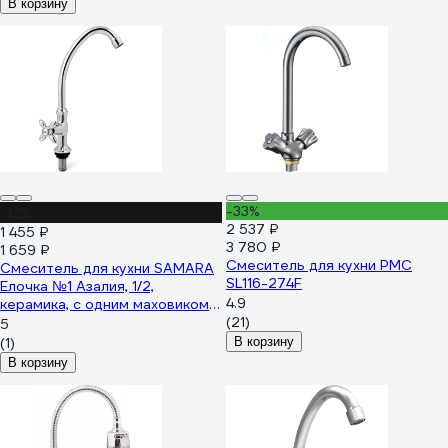
В корзину
-33%
-12%
2 537 ₽
1 455 ₽
3 780 ₽
1 659 ₽
Смеситель для кухни РМС
Смеситель для кухни SAMARA
SL116-274F
Елочка №1 Азалия, 1/2,
4.9
керамика, с одним маховиком
5261
(21)
5
(1)
В корзину
В корзину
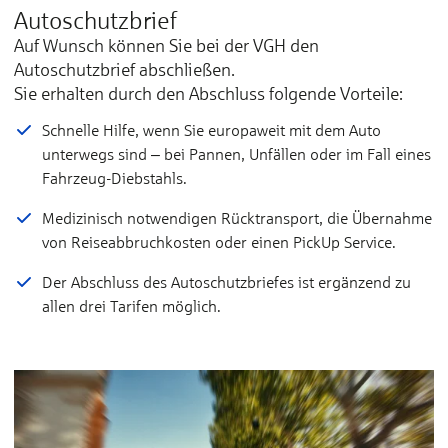
Autoschutzbrief
Auf Wunsch können Sie bei der VGH den
Autoschutzbrief abschließen.
Sie erhalten durch den Abschluss folgende Vorteile:
Schnelle Hilfe, wenn Sie europaweit mit dem Auto
unterwegs sind ‒ bei Pannen, Unfällen oder im Fall eines
Fahrzeug-Diebstahls.
Medizinisch notwendigen Rücktransport, die Übernahme
von Reiseabbruchkosten oder einen PickUp Service.
Der Abschluss des Autoschutzbriefes ist ergänzend zu
allen drei Tarifen möglich.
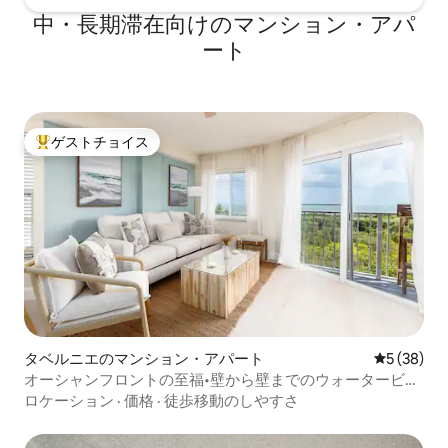
中・長期滞在向けのマンション・アパ
ート
ゲストチョイス
大好評のゲストチョイスです。
タベルニエのマンション・アパート
レビュー3
5 (38)
オーシャンフロントの至福•壁から壁までのウォータービュ
ー+プール
ロケーション
·
価格
·
徒歩移動のしやすさ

-- -- --

PROBLEM TO WORK ON –
When the string "oder" appears in a line of the records above, that line is to be copied.

EXERCISE RESULT –
unterwegs sind ‒ bei Pannen, Unfällen oder im Fall eines
von Reiseabbruchkosten oder einen PickUp Service.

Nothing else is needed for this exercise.